When it comes to megapixels, unless you are planning to enlarge your images to the size of billboards, shooting with a camera that has at least 12 MP, is usually more than competent for high quality images with good resolution.
What shape do you prefer?
Being able to fit your camera into your pocket allows you the freedom to not have to always bring a bag, and due to its extreme accessibility will encourage you to take more photos rather than a large camera that you have to fumble to get out every time you take a photo.
The pocket-sized appeal of point and shoots is perfect for travellers, but some people find that there just isn’t enough camera to hold on to in order to successfully take a steady picture. There are cameras that are not as complicated or as expensive as professional DSLR cameras but still offer users a grip and a bit more weight to help them hold steady.

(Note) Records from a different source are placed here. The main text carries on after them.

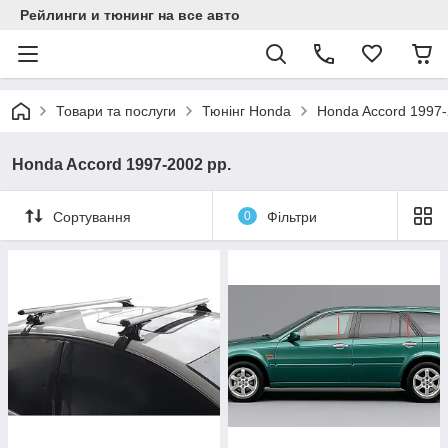
Рейлинги и тюнинг на все авто
Товари та послуги
Тюнінг Honda
Honda Accord 1997-
Honda Accord 1997-2002 рр.
Сортування
0
Фільтри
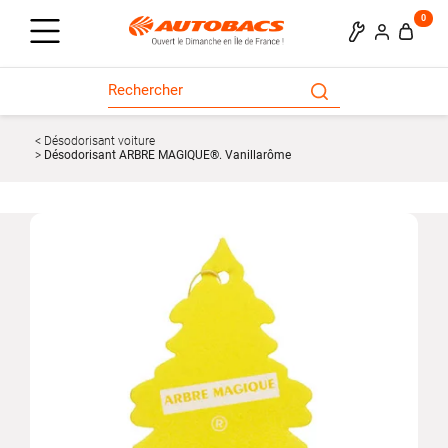
0
Désodorisant voiture
Désodorisant ARBRE MAGIQUE®. Vanillarôme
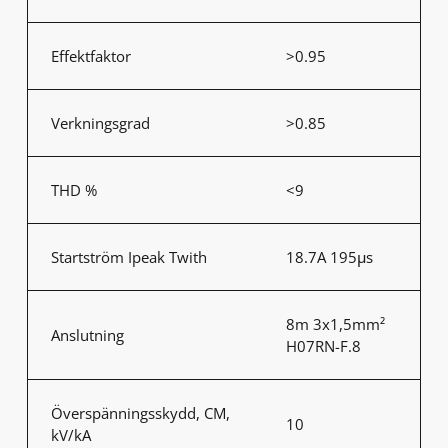
Effektfaktor
>0.95
Verkningsgrad
>0.85
THD %
<9
Startström Ipeak Twith
18.7A 195μs
8m 3x1,5mm²
Anslutning
H07RN-F.8
Överspänningsskydd, CM,
10
kV/kA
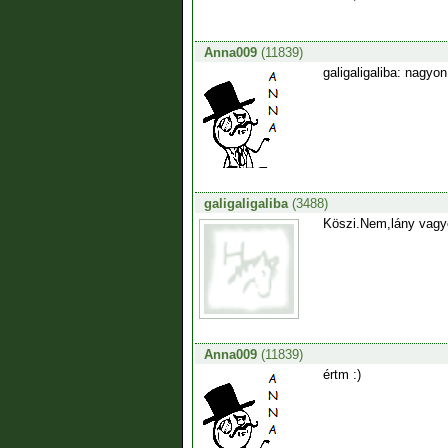
Anna009
(11839)
galigaligaliba: nagyon
galigaligaliba
(3488)
Köszi.Nem,lány vagyo
Anna009
(11839)
értm :)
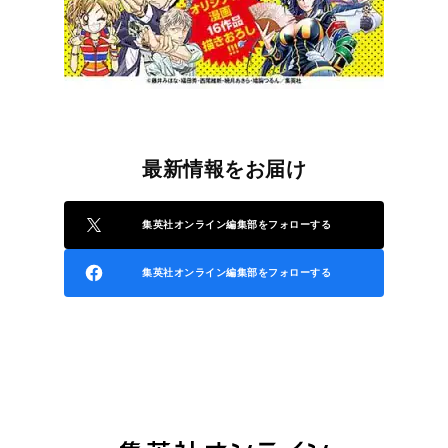
最新情報をお届け
集英社オンライン編集部をフォローする
集英社オンライン編集部をフォローする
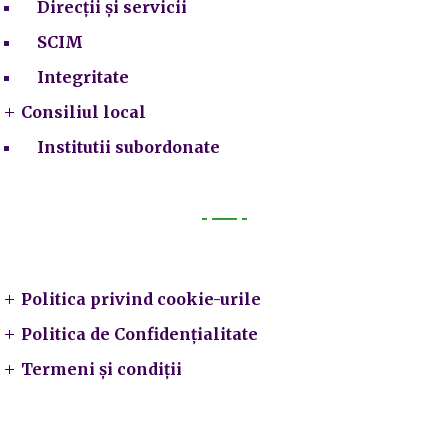
Direcții și servicii
SCIM
Integritate
Consiliul local
Institutii subordonate
Legal
Politica privind cookie-urile
Politica de Confidențialitate
Termeni și condiții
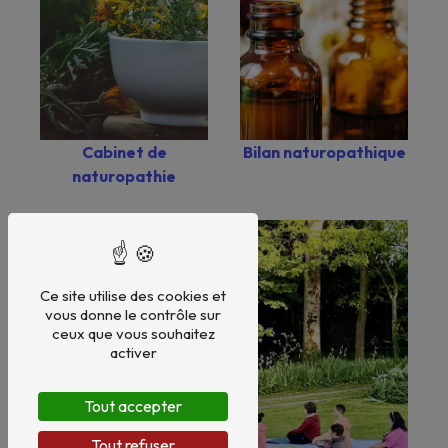
Bilan naturopathique
Cabinet de
naturopathie
Ce site utilise des cookies et
vous donne le contrôle sur
ceux que vous souhaitez
activer
Tout accepter
Tout refuser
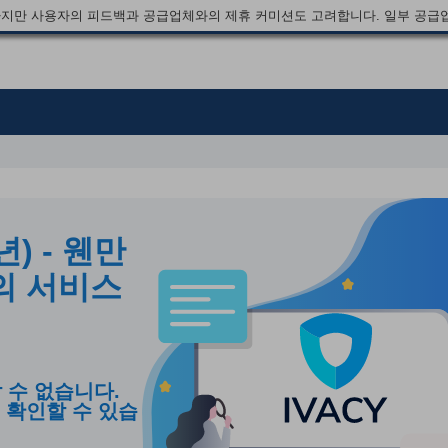
지만 사용자의 피드백과 공급업체와의 제휴 커미션도 고려합니다. 일부 공급
년) - 웬만
의 서비스
 수 없습니다.
 확인할 수 있습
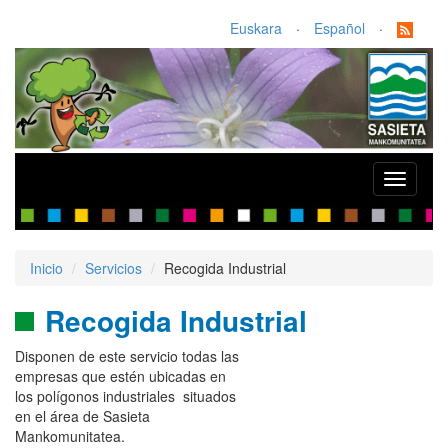
Euskara
·
Español
·
Toggle
navigati
Inicio
Servicios
Recogida Industrial
Recogida Industrial
Disponen de este servicio todas las
empresas que estén ubicadas en
los polígonos industriales situados
en el área de Sasieta
Mankomunitatea.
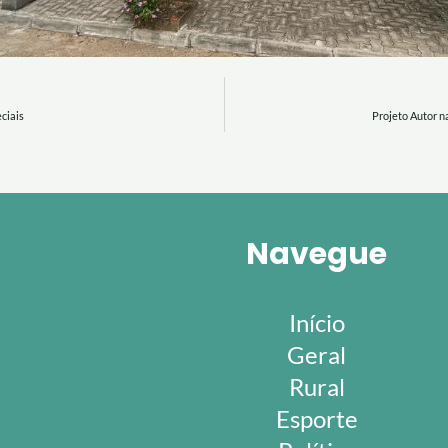
ciais
Projeto Autor n
Navegue
Início
Geral
Rural
Esporte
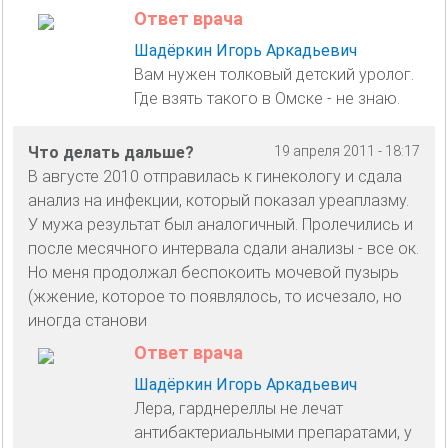
Ответ врача
Шадёркин Игорь Аркадьевич
Вам нужен толковый детский уролог.
Где взять такого в Омске - не знаю.
Что делать дальше?
19 апреля 2011 - 18:17
В августе 2010 отправилась к гинекологу и сдала
анализ на инфекции, который показал уреаплазму.
У мужа результат был аналогичный. Пролечились и
после месячного интервала сдали анализы - все ок.
Но меня продолжал беспокоить мочевой пузырь
(жжение, которое то появлялось, то исчезало, но
иногда станови
Ответ врача
Шадёркин Игорь Аркадьевич
Лера, гарднереллы не лечат
антибактериальными препаратами, у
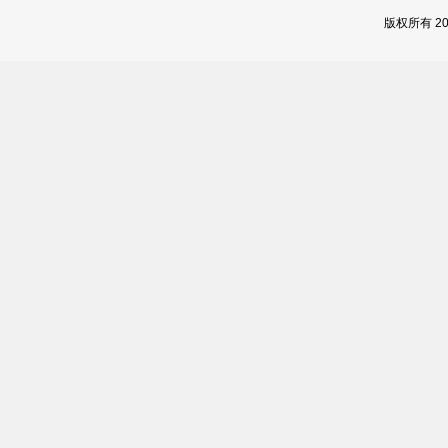
版权所有 2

The majority of cameras are designed similarly, but the placement of small details like zoom control buttons, external flashes and scene mode settings can vary and can actually make a large difference when it comes to the usability of your camera.
First figure out the frame and size of camera you are interested in and then you will be able to fine tune smaller details like control buttons and menus.
What is your price range?
As you have found during your preparations for your trip, travelling and all of the gear that goes along with it can be expensive. A camera is yet another item to afford, but compared to other objects, a camera is a valuable investment for all your future memories from your voyages abroad.

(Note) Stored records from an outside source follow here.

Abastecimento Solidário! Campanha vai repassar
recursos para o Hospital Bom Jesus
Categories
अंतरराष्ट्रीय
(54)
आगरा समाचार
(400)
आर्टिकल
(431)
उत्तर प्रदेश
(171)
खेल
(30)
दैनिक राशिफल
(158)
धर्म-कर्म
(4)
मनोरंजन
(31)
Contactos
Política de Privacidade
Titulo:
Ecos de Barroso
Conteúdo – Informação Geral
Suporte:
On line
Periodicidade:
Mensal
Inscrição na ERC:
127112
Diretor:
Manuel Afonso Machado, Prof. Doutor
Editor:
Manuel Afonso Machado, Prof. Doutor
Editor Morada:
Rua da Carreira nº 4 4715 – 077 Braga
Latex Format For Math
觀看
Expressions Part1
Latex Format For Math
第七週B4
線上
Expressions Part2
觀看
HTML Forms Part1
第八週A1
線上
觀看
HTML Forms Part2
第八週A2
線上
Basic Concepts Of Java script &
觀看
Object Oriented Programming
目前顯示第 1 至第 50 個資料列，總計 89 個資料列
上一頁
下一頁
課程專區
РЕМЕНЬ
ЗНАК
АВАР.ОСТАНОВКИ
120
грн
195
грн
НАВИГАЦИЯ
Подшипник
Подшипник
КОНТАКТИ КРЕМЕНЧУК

There are cameras that start below $100 USD, which are very basic point and shoot cameras, there are slightly more advanced point and shoot cameras that range from $150 USD to $300, the compact system cameras which sometimes have interchangeable lenses and can be worth anywhere from $200 USD to $800 USD. The larger professional Digital Single Lens Reflex cameras vary from entry-level models at $400 all the way to $3,000 for the top of the line professional model.
Like any other electronic device, you can expect to spend more if the product is more advanced.

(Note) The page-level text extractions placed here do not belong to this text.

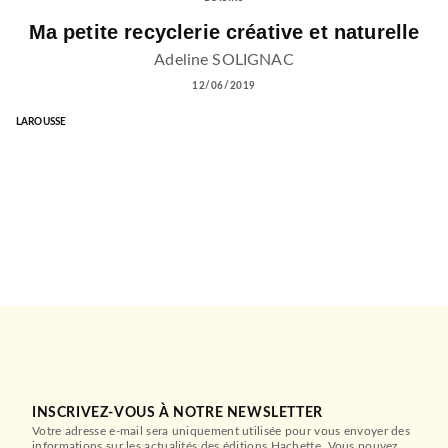
Ma petite recyclerie créative et naturelle
Adeline SOLIGNAC
12/06/2019
LAROUSSE
INSCRIVEZ-VOUS À NOTRE NEWSLETTER
Votre adresse e-mail sera uniquement utilisée pour vous envoyer des
informations sur les actualités des éditions Hachette. Vous pouvez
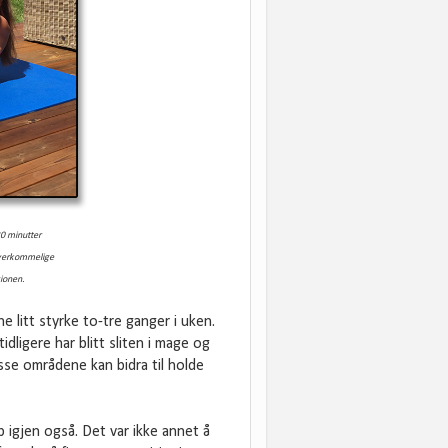
30
minutter
overkommelige
gionen.
 litt styrke to-tre ganger i uken.
dligere har blitt sliten i mage og
isse områdene kan bidra til holde
 igjen også. Det var ikke annet å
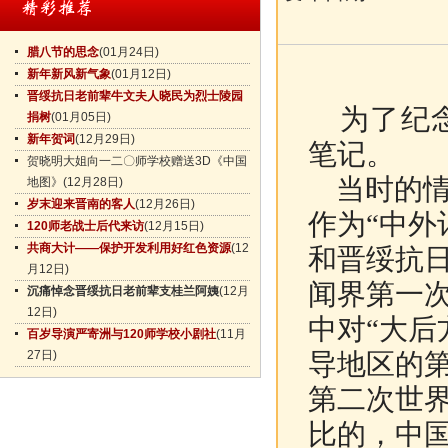
腊八节的思念
(01月24日)
新年新风新气象
(01月12日)
晋绥抗日老前辈牛文夫人晓民为烈士陵园
为了纪念
捐树
(01月05日)
新年贺词
(12月29日)
笔记。
贺晓明大姐向一二〇师学校赠送3D《中国
当时的情
地图》
(12月28日)
岁末迎来晋南的客人
(12月26日)
作为“中外
120师老战士后代来访
(12月15日)
共商大计——保护开发利用好红色资源
(12
和晋绥抗
月12日)
闻界第一
沉痛悼念晋绥抗日老前辈支桂兰阿姨
(12月
12日)
中对“大后
百岁导演严寄洲与120师学校小剧社
(11月
27日)
导地区的
第二次世
比的，中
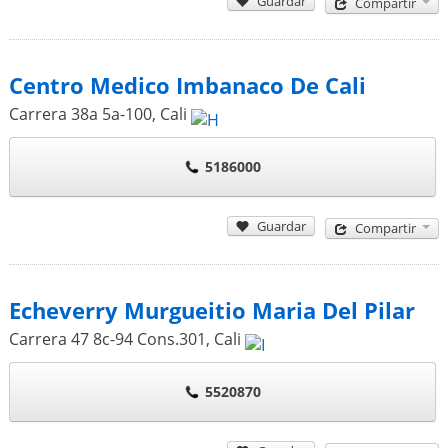
Guardar
Compartir
Centro Medico Imbanaco De Cali
Carrera 38a 5a-100
,
Cali
5186000
Guardar
Compartir
Echeverry Murgueitio Maria Del Pilar
Carrera 47 8c-94 Cons.301
,
Cali
5520870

There are almost no cameras that are sold with a memory card in the box, though there may be retailers who bundle memory cards and cameras into a special deal since cameras require a memory card to function.
When looking at memory cards, first determine what type of card you’ll need- today the most popular card sizes are SD and MicroSD. Then you’ll want to look at the amount of space that the card has, which can be as low as 1GB and as high as 128GB. Most people won’t need more than a 16GB card, which can yield about 4,000 photos depending on the file size you are shooting with. You also need to look out for how fast the card is, which is measured in megabytes per second. The speed refers to how quickly the card can write files from your camera on to itself, as well as how fast it transfers information to your computer when uploading your photos.
Batteries and Charging
Battery life is a crucial factor when choosing your camera, because you don’t want to have a camera that died on you after shooting only twenty photos! Many point and shoot cameras average about 250-400 shots of battery life, which is usually more than enough for most people to shoot for a day and then charge their camera. If you feel that you will very quickly exhaust the battery life of your camera, no matter how superior the device, it never hurts to bring along an extra battery that you can alternate with. Charge one battery while you use the other, or charge them both before a big day out to make sure that you have enough juice to take all the photos you want!